L’environnement est un écosystème dont l’évolution n’est plus laissée au hasard de seuls processus autoorganisés mais est orientée par l’homme depuis que celui-ci est sur terre pour qu’il reste adapté aux besoins de l’humanité tout en conservant les caractéristiques écologique générales d’un écosystème dans lesquelles les espèces qui cohabitent avec l’homme puissent se développer. L’environnement est donc tout à la fois dépendant de l’écosystème, ce qui fait qu’il subit comme lui les effets du changement climatique et de l’humanité, qui peut soit le détruire comme le fait l’écologie prédatrice et disparaître avec lui soit l’abandonner à lui même, comme le veut l’écologie naturaliste et, là aussi, disparaître soit l’entretenir, et bénéficier de sa production. Puisque l’homme oriente son évolution, l’environnement ainsi transformé, dont la production naturelle est adaptée pour combler les besoins de l’espèce humaine (remplacement de certaines espèces sauvages par des espèces domestiquées céréales, animaux domestiques, arbres, etc.), devient un patrimoine commun à l’humanité qui se doit de l’entretenir et le protéger pour pouvoir profiter de sa production, ceci quelle que soit la forme sous laquelle il est géré privé, public, collectif.

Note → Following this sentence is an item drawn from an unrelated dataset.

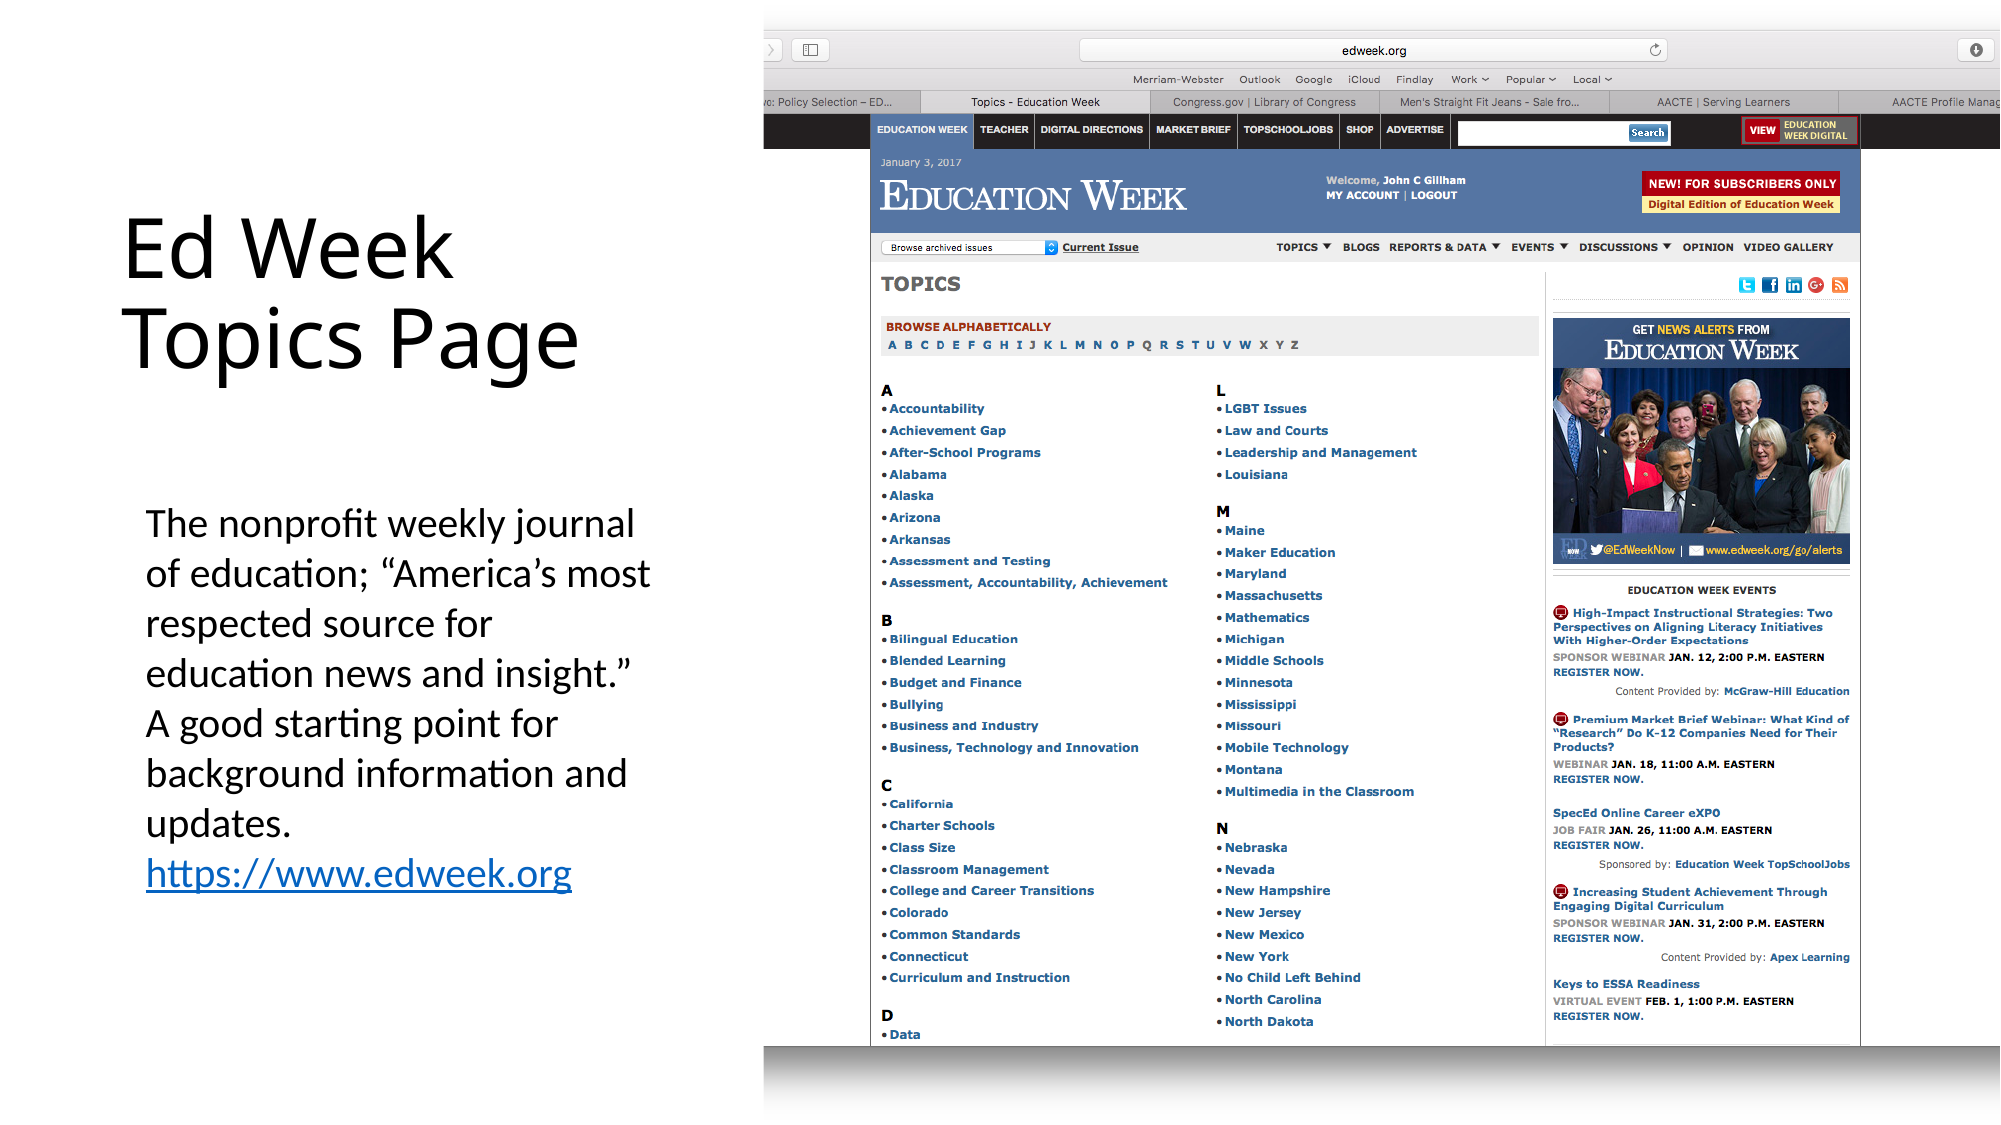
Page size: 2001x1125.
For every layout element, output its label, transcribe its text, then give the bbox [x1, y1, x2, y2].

text_box The nonprofit weekly journal of education; “America’s most respected source for education news and insight.” A good starting point for background information and updates. https://www.edweek.org [130, 488, 679, 954]
picture [763, 0, 2000, 1125]
title Ed Week Topics Page [106, 104, 661, 394]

Notre Écologie politique se fonde sur le préambule de la déclaration de Stockholm et sur les définitions et textes que nous donnons dans ce manifeste. Elle reste bien sûr à préciser dans ses buts, par un travail de réflexion, d ’ d’études de textes et de discussions. Ce n’est qu’ensuite que pourra s’édifier une politique écologique.

En ce qui concerne cette dernière, signalons déjà que toute action environnementale (et non pas « écologique », ce qui n’a pas de sens) devra se réaliser hors de la sphère des idéologies et des partis, même écologistes. Les plus importants de ces derniers sont empêtrés dans « une philosophie devenue folle » (Jean François Braunstein), et exigent du citoyen soucieux d’environnement qu’il souscrive à des positions sociétales aberrantes. Quant aux autres partis, ils ne s’en soucient pas, ou très peu, ou très mal, puisqu’ils prennent bien garde à ne pas toucher au système productiviste. On est confronté là à un paradoxe majeur les initiatives citoyennes sont indispensables, mais elles ont très peu de chances d’aboutir à l’heure actuelle, par manque d’information, de pouvoir sur les leviers de la société, etc. et les initiatives des partis au pouvoir sont soit inexistantes, soit sciemment inefficaces, et aboutissent en général à un rejet par la population, pourtant sensible aux questions d’environnement et prête à agir si c’est dans le (et avec du) bon sens. Il nous faut donc trouver la forme dans laquelle ces initiatives citoyennes pourront être à la fois utiles et efficaces c’est un des objectifs du travail actuel. Il faudra faire vite sans cesser de faire bien, car le temps nous est maintenant compté.